だが1度冷静な判断を失ったら取り戻すのは簡単ではない。


「やだ…」


「確か攻略では東の森に最初は」


「やだ……」


「まだうちらじゃ西は難しかったなとりあえず」


「やだ………」


「あの城まだ誰も入れていないんだっけ?入ると捕ま」


「やだ…………………」


聞こえてくる声は焦りと焦燥を積み重ね私の心に重りを乗せていく。



お前は―――嘘つき嘘つき嘘簡単つき

「違う…」

最低だよ―――嘘つき嘘つき嘘つき

「違う」

嘘つきメ嘘つき嘘つき嘘つき――――嘘つき嘘つき嘘つき

「違う!違う!違うッ!!!」


《警告⚠。精神に多大な負荷がかかっています。ログアウトを推奨します。》

「だまれ!!!!」


嘘つき…嘘つき…ひそひそと聴こえてくる声と同時にそんな声が頭に響く。


もはや存在しない声に囚われていた私は警告の音声ごとその声を振り払う。


「うぅ…はっ…はっ」


まさしく穴があったら入りたい状況だった。言葉の意味は間違っているが実際1人になりたかった。

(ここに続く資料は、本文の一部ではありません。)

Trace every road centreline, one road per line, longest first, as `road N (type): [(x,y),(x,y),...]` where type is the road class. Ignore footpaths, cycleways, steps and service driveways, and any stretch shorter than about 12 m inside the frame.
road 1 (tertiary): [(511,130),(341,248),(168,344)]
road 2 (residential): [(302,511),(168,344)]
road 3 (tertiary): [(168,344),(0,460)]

ログアウトすればいいだけだがもうそんな判断はできない、だから走った。


異様に足が遅く感じたがその分早く足を動かした。

実際モグラとしては当然だが、しっかり4足で走れているし今の状況では頑張っている方だろう。


広場を飛び出して目的地もなくただ迷走していると大きな門が現れた。その下には甲冑をつけ腰に剣を刺したスケルトン2匹が周りを警戒している様子だった。


そしてまっすぐに突っ込んでくる1匹のモンスターに気づいた…そうヒズハだ。


「おい!そこのお前!止まれ!」

「ここから先は立ち入り禁止だ!止まらなければ直ちに攻撃する!」


「はっ…はっ…嫌っ!」


確かにモグラは耳がいいらしいが遠くの話し声すら聞こえてしまうので私は幻聴ごと本当の声も無視していたためスケルトン達も素通りしようとするが…


「低級モンスターが!」

 

1匹が腰に刺した剣を抜いてこちらに振りかぶる。剣はボロボロでまるで整備されてはいなさそうだが当たったら今のレベル1.では大ダメージになるだろう。

私はその剣にギリギリで気づき反射的に


「っ!」


思いっきり爪で叩いた。その爪は半円を描いて剣の横腹に突き刺さると。


「なに!?」

「えっ!?」

剣がガラスのように砕けてしまった


あまりにボロボロだったにせよこのような砕け方をして私は冷静さを取り戻しながら疑問に戻って気づく。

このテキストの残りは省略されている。